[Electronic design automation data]
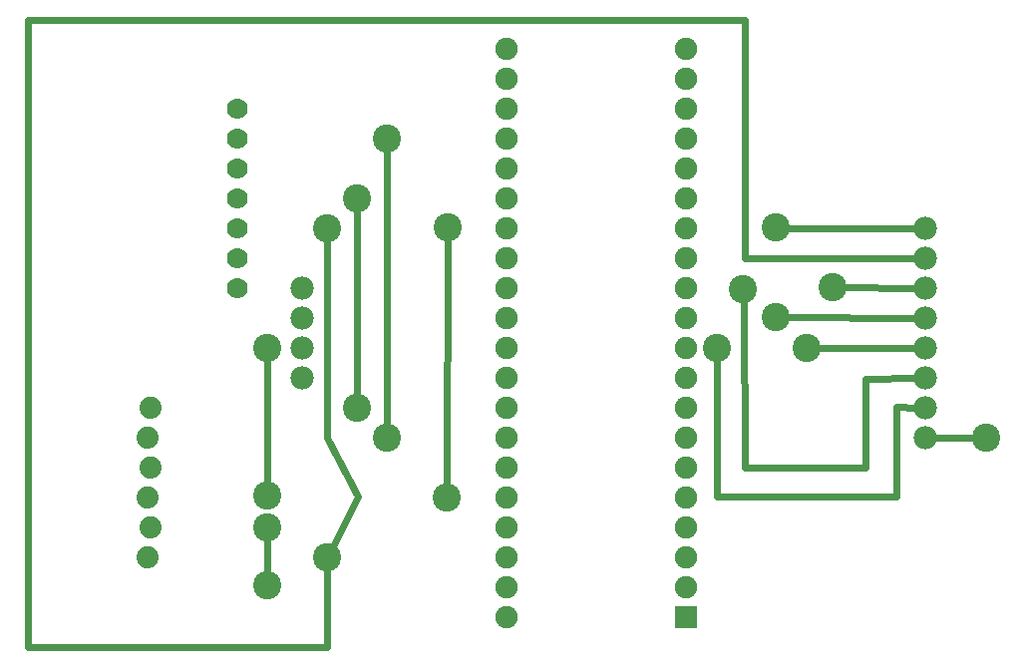
<source format=gtl>
G04 MADE WITH FRITZING*
G04 WWW.FRITZING.ORG*
G04 DOUBLE SIDED*
G04 HOLES PLATED*
G04 CONTOUR ON CENTER OF CONTOUR VECTOR*
%ASAXBY*%
%FSLAX23Y23*%
%MOIN*%
%OFA0B0*%
%SFA1.0B1.0*%
%ADD10C,0.094488*%
%ADD11C,0.075000*%
%ADD12C,0.078000*%
%ADD13C,0.070000*%
%ADD14C,0.074000*%
%ADD15R,0.075000X0.075000*%
%ADD16C,0.024000*%
%LNCOPPER1*%
G90*
G70*
G54D10*
X1500Y1602D03*
X2400Y1200D03*
X2488Y1397D03*
X2597Y1302D03*
X2699Y1200D03*
X2597Y1602D03*
X2788Y1404D03*
X3299Y900D03*
G54D11*
X2297Y299D03*
X1697Y299D03*
X2297Y399D03*
X1697Y399D03*
X2297Y499D03*
X1697Y499D03*
X2297Y599D03*
X1697Y599D03*
X2297Y699D03*
X1697Y699D03*
X2297Y799D03*
X1697Y799D03*
X2297Y899D03*
X1697Y899D03*
X2297Y999D03*
X1697Y999D03*
X2297Y1099D03*
X1697Y1099D03*
X2297Y1199D03*
X1697Y1199D03*
X2297Y1299D03*
X1697Y1299D03*
X2297Y1399D03*
X1697Y1399D03*
X2297Y1499D03*
X1697Y1499D03*
X2297Y1599D03*
X1697Y1599D03*
X2297Y1699D03*
X1697Y1699D03*
X2297Y1799D03*
X1697Y1799D03*
X2297Y1899D03*
X1697Y1899D03*
X2297Y1999D03*
X1697Y1999D03*
X2297Y2099D03*
X1697Y2099D03*
X2297Y2199D03*
X1697Y2199D03*
G54D10*
X898Y407D03*
X1498Y698D03*
G54D12*
X3097Y1499D03*
X3097Y1099D03*
X1012Y1099D03*
X3097Y1299D03*
X3097Y899D03*
X1012Y1199D03*
X3097Y1599D03*
X3097Y1399D03*
X3097Y1199D03*
X3097Y999D03*
X1012Y1299D03*
X1012Y1399D03*
G54D13*
X797Y1399D03*
X797Y1499D03*
X797Y1599D03*
X797Y1699D03*
X797Y1799D03*
X797Y1899D03*
X797Y1999D03*
G54D14*
X497Y499D03*
X507Y599D03*
X497Y699D03*
X507Y799D03*
X497Y899D03*
X507Y999D03*
G54D10*
X1097Y1599D03*
X897Y1199D03*
X897Y707D03*
X897Y599D03*
X1097Y499D03*
X1297Y899D03*
X1197Y999D03*
X1197Y1699D03*
X1297Y1899D03*
G54D15*
X2297Y299D03*
G54D16*
X2624Y1601D02*
X3067Y1599D01*
D02*
X97Y198D02*
X97Y2297D01*
D02*
X97Y2297D02*
X2495Y2297D01*
D02*
X2495Y2297D02*
X2495Y1499D01*
D02*
X2495Y1499D02*
X3067Y1499D01*
D02*
X1098Y900D02*
X1200Y702D01*
D02*
X1200Y702D02*
X1110Y523D01*
D02*
X2624Y1302D02*
X3067Y1299D01*
D02*
X2726Y1200D02*
X3067Y1199D01*
D02*
X2897Y1097D02*
X3067Y1099D01*
D02*
X2897Y798D02*
X2897Y1097D01*
D02*
X3067Y1400D02*
X2815Y1404D01*
D02*
X1098Y198D02*
X97Y198D01*
D02*
X1098Y472D02*
X1098Y198D01*
D02*
X1097Y1572D02*
X1098Y900D01*
D02*
X3272Y900D02*
X3128Y899D01*
D02*
X2400Y1173D02*
X2400Y702D01*
D02*
X2489Y1370D02*
X2495Y798D01*
D02*
X2999Y1002D02*
X3067Y1000D01*
D02*
X2400Y702D02*
X2999Y702D01*
D02*
X2495Y798D02*
X2897Y798D01*
D02*
X2999Y702D02*
X2999Y1002D01*
D02*
X1500Y1575D02*
X1498Y725D01*
D02*
X1197Y1026D02*
X1197Y1672D01*
D02*
X1297Y926D02*
X1297Y1872D01*
D02*
X898Y572D02*
X898Y434D01*
D02*
X897Y1172D02*
X897Y733D01*
G04 End of Copper1*
M02*
</source>
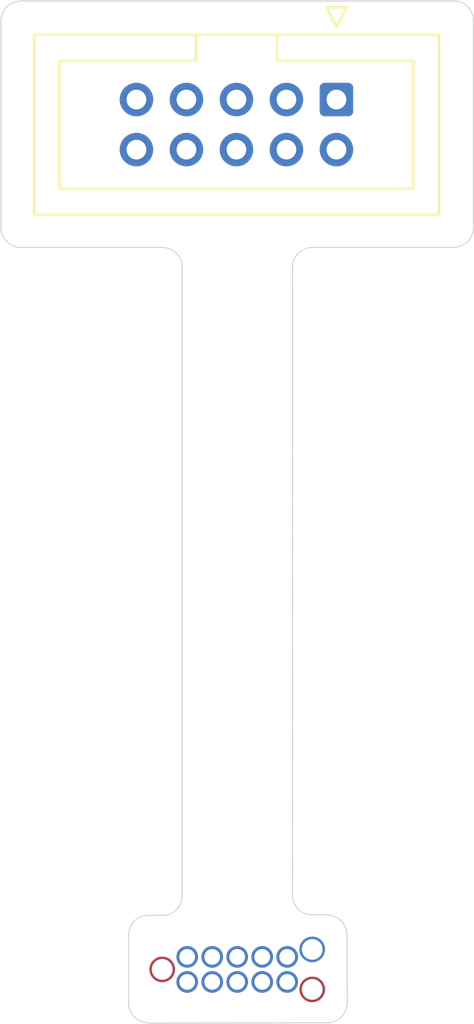
<source format=kicad_pcb>
(kicad_pcb
	(version 20241229)
	(generator "pcbnew")
	(generator_version "9.0")
	(general
		(thickness 1.6)
		(legacy_teardrops no)
	)
	(paper "A4")
	(layers
		(0 "F.Cu" signal)
		(2 "B.Cu" signal)
		(9 "F.Adhes" user "F.Adhesive")
		(11 "B.Adhes" user "B.Adhesive")
		(13 "F.Paste" user)
		(15 "B.Paste" user)
		(5 "F.SilkS" user "F.Silkscreen")
		(7 "B.SilkS" user "B.Silkscreen")
		(1 "F.Mask" user)
		(3 "B.Mask" user)
		(17 "Dwgs.User" user "User.Drawings")
		(19 "Cmts.User" user "User.Comments")
		(21 "Eco1.User" user "User.Eco1")
		(23 "Eco2.User" user "User.Eco2")
		(25 "Edge.Cuts" user)
		(27 "Margin" user)
		(31 "F.CrtYd" user "F.Courtyard")
		(29 "B.CrtYd" user "B.Courtyard")
		(35 "F.Fab" user)
		(33 "B.Fab" user)
		(39 "User.1" user)
		(41 "User.2" user)
		(43 "User.3" user)
		(45 "User.4" user)
	)
	(setup
		(pad_to_mask_clearance 0)
		(allow_soldermask_bridges_in_footprints no)
		(tenting front back)
		(pcbplotparams
			(layerselection 0x00000000_00000000_55555555_5755f5ff)
			(plot_on_all_layers_selection 0x00000000_00000000_00000000_00000000)
			(disableapertmacros no)
			(usegerberextensions no)
			(usegerberattributes yes)
			(usegerberadvancedattributes yes)
			(creategerberjobfile yes)
			(dashed_line_dash_ratio 12.000000)
			(dashed_line_gap_ratio 3.000000)
			(svgprecision 4)
			(plotframeref no)
			(mode 1)
			(useauxorigin no)
			(hpglpennumber 1)
			(hpglpenspeed 20)
			(hpglpendiameter 15.000000)
			(pdf_front_fp_property_popups yes)
			(pdf_back_fp_property_popups yes)
			(pdf_metadata yes)
			(pdf_single_document no)
			(dxfpolygonmode yes)
			(dxfimperialunits yes)
			(dxfusepcbnewfont yes)
			(psnegative no)
			(psa4output no)
			(plot_black_and_white yes)
			(sketchpadsonfab no)
			(plotpadnumbers no)
			(hidednponfab no)
			(sketchdnponfab yes)
			(crossoutdnponfab yes)
			(subtractmaskfromsilk no)
			(outputformat 1)
			(mirror no)
			(drillshape 1)
			(scaleselection 1)
			(outputdirectory "")
		)
	)
	(net 0 "")
	(footprint "Connector_IDC:IDC-Header_2x05_P2.54mm_Vertical" (layer "F.Cu") (at 142.04 47.5 -90))
	(footprint "Needle:Needle_pad" (layer "F.Cu") (at 134.46 90.99))
	(footprint "Needle:Needle_pad" (layer "F.Cu") (at 138.27 90.99))
	(footprint "Needle:Needle_pad" (layer "F.Cu") (at 139.54 90.99))
	(footprint "Needle:Needle_pad" (layer "F.Cu") (at 134.46 92.26))
	(footprint "Needle:Needle_pad" (layer "F.Cu") (at 139.54 92.26))
	(footprint "Needle:Needle_pad" (layer "F.Cu") (at 133.19 91.625))
	(footprint "Needle:Needle_pad" (layer "F.Cu") (at 140.81 90.61))
	(footprint "Needle:Needle_pad" (layer "F.Cu") (at 140.81 92.64))
	(footprint "Needle:Needle_pad" (layer "F.Cu") (at 135.73 90.99))
	(footprint "Needle:Needle_pad" (layer "F.Cu") (at 138.27 92.26))
	(footprint "Needle:Needle_pad" (layer "F.Cu") (at 137 92.26))
	(footprint "Needle:Needle_pad" (layer "F.Cu") (at 137 90.99))
	(footprint "Needle:Needle_pad" (layer "B.Cu") (at 135.73 92.26 180))
	(gr_poly
		(pts
			(xy 133.202893 88.882893) (xy 132.482893 88.882894) (xy 132.28 88.9) (xy 132.18 88.93) (xy 132.1 88.96)
			(xy 132.01 89) (xy 131.92 89.05) (xy 131.83 89.12) (xy 131.75 89.19) (xy 131.68 89.28) (xy 131.62 89.38)
			(xy 131.57 89.48) (xy 131.54 89.56) (xy 131.5 89.71) (xy 131.48 89.8) (xy 131.482894 89.8829) (xy 131.482908 93.332894)
			(xy 131.49 93.47) (xy 131.52 93.6) (xy 131.54 93.66) (xy 131.58 93.75) (xy 131.62 93.83) (xy 131.69 93.93)
			(xy 131.775786 94.039989) (xy 131.87 94.12) (xy 131.95 94.17) (xy 132.03 94.21) (xy 132.14 94.26)
			(xy 132.22 94.29) (xy 132.32 94.32) (xy 132.42 94.34) (xy 132.49 94.35) (xy 141.572894 94.332894)
			(xy 141.75 94.32) (xy 141.91 94.28) (xy 142.05 94.21) (xy 142.16 94.15) (xy 142.27 94.07) (xy 142.38 93.94)
			(xy 142.45 93.83) (xy 142.51 93.72) (xy 142.56 93.56) (xy 142.58 93.42) (xy 142.59 93.33) (xy 142.572893 89.857894)
			(xy 142.57 89.73) (xy 142.55 89.63) (xy 142.52 89.55) (xy 142.48 89.46) (xy 142.44 89.38) (xy 142.39 89.29)
			(xy 142.32 89.2) (xy 142.25 89.13) (xy 142.19 89.08) (xy 142.12 89.03) (xy 142.04 88.98) (xy 141.95 88.94)
			(xy 141.84 88.9) (xy 141.75 88.88) (xy 141.63 88.86) (xy 141.53 88.85) (xy 140.8 88.85) (xy 140.64 88.84)
			(xy 140.46 88.8) (xy 140.31 88.73) (xy 140.13 88.61) (xy 140.03 88.49) (xy 139.93 88.34) (xy 139.87 88.2)
			(xy 139.84 88.07) (xy 139.81 87.97) (xy 139.81 87.84) (xy 139.807108 56) (xy 139.82 55.83) (xy 139.85 55.69)
			(xy 139.92 55.53) (xy 140.02 55.39) (xy 140.100004 55.292894) (xy 140.23 55.19) (xy 140.39 55.1)
			(xy 140.54 55.04) (xy 140.66 55.01) (xy 140.8 55.000034) (xy 148 54.999999) (xy 148.22 54.97) (xy 148.43 54.9)
			(xy 148.63 54.77) (xy 148.77 54.65) (xy 148.86 54.52) (xy 148.92 54.39) (xy 148.97 54.24) (xy 149 54.06)
			(xy 149 43.5) (xy 148.99 43.32) (xy 148.95 43.17) (xy 148.89 43.03) (xy 148.8 42.9) (xy 148.707106 42.792893)
			(xy 148.59 42.68) (xy 148.46 42.6) (xy 148.32 42.54) (xy 148.21 42.51) (xy 148.07 42.5) (xy 126 42.5)
			(xy 125.81 42.52) (xy 125.68 42.56) (xy 125.56 42.61) (xy 125.44 42.68) (xy 125.3 42.78) (xy 125.17 42.94)
			(xy 125.09 43.09) (xy 125.04 43.25) (xy 125 43.42) (xy 125 54) (xy 125.02 54.25) (xy 125.1 54.45)
			(xy 125.292893 54.707106) (xy 125.49 54.87) (xy 125.73 54.97) (xy 125.87 55) (xy 133.2 55) (xy 133.49 55.04)
			(xy 133.72 55.14) (xy 133.907107 55.292894) (xy 134.06 55.47) (xy 134.15 55.64) (xy 134.19 55.8)
			(xy 134.2 55.92) (xy 134.2 87.95891) (xy 134.18 88.14) (xy 134.11 88.31) (xy 134.02 88.47) (xy 133.93 88.59)
			(xy 133.77 88.72) (xy 133.63 88.8) (xy 133.51 88.86) (xy 133.33 88.88)
		)
		(stroke
			(width 0.05)
			(type solid)
		)
		(fill no)
		(layer "Edge.Cuts")
		(uuid "931eb8f9-8c8c-4166-aaa8-2857bcd1e892")
	)
	(gr_poly
		(pts
			(xy 131.48 89.8) (xy 131.56 89.48) (xy 131.62 89.37) (xy 131.68 89.28) (xy 131.75 89.19) (xy 131.83 89.12)
			(xy 131.92 89.05) (xy 132.01 89) (xy 132.1 88.96) (xy 132.28 88.9) (xy 132.48 88.88) (xy 133.33 88.88)
			(xy 140.8 88.86) (xy 141.53 88.86) (xy 141.64 88.86) (xy 141.85 88.9) (xy 141.96 88.94) (xy 142.05 88.98)
			(xy 142.13 89.03) (xy 142.2 89.08) (xy 142.27 89.14) (xy 142.33 89.2) (xy 142.4 89.29) (xy 142.48 89.45)
			(xy 142.55 89.63) (xy 142.57 89.73) (xy 142.59 93.33) (xy 142.56 93.56) (xy 142.51 93.72) (xy 142.38 93.94)
			(xy 142.27 94.07) (xy 142.16 94.15) (xy 141.91 94.28) (xy 141.75 94.32) (xy 141.56 94.33) (xy 132.49 94.35)
			(xy 132.32 94.32) (xy 132.21 94.29) (xy 132.13 94.26) (xy 132.02 94.21) (xy 131.94 94.17) (xy 131.85 94.11)
			(xy 131.78 94.05) (xy 131.69 93.94) (xy 131.62 93.83) (xy 131.53 93.66) (xy 131.5 93.55) (xy 131.48 93.42)
		)
		(stroke
			(width 0.1)
			(type solid)
		)
		(fill no)
		(layer "User.1")
		(uuid "23ed73ec-1e3a-4a90-b141-06f590a61c0c")
	)
	(gr_poly
		(pts
			(xy 125.88 55) (xy 125.74 54.97) (xy 125.49 54.87) (xy 125.3 54.71) (xy 125.1 54.45) (xy 125.02 54.24)
			(xy 125 54.01) (xy 125 43.42) (xy 125.04 43.24) (xy 125.09 43.08) (xy 125.17 42.94) (xy 125.3 42.78)
			(xy 125.45 42.67) (xy 125.56 42.61) (xy 125.69 42.56) (xy 125.82 42.52) (xy 125.99 42.5) (xy 148.07 42.5)
			(xy 148.21 42.51) (xy 148.32 42.54) (xy 148.46 42.6) (xy 148.59 42.68) (xy 148.7 42.78) (xy 148.8 42.9)
			(xy 148.89 43.02) (xy 148.95 43.17) (xy 148.99 43.32) (xy 149 43.5) (xy 149 54.06) (xy 148.97 54.23)
			(xy 148.92 54.39) (xy 148.86 54.52) (xy 148.77 54.65) (xy 148.63 54.77) (xy 148.43 54.9) (xy 148.22 54.97)
			(xy 148 55)
		)
		(stroke
			(width 0.1)
			(type solid)
		)
		(fill no)
		(layer "User.1")
		(uuid "cf19fc61-88e7-489c-8541-0c6c27087f08")
	)
	(embedded_fonts no)
)

</source>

▸ **DIRECTIONS**
Could you retype exactly the lines above, starting at the line that contains "X1697Y2199D03*" and ending at the line that contains "X797Y1499D03*", and nothing more?

▸ **RESPONSE TO THE EXERCISE**
X1697Y2199D03*
G54D10*
X898Y407D03*
X1498Y698D03*
G54D12*
X3097Y1499D03*
X3097Y1099D03*
X1012Y1099D03*
X3097Y1299D03*
X3097Y899D03*
X1012Y1199D03*
X3097Y1599D03*
X3097Y1399D03*
X3097Y1199D03*
X3097Y999D03*
X1012Y1299D03*
X1012Y1399D03*
G54D13*
X797Y1399D03*
X797Y1499D03*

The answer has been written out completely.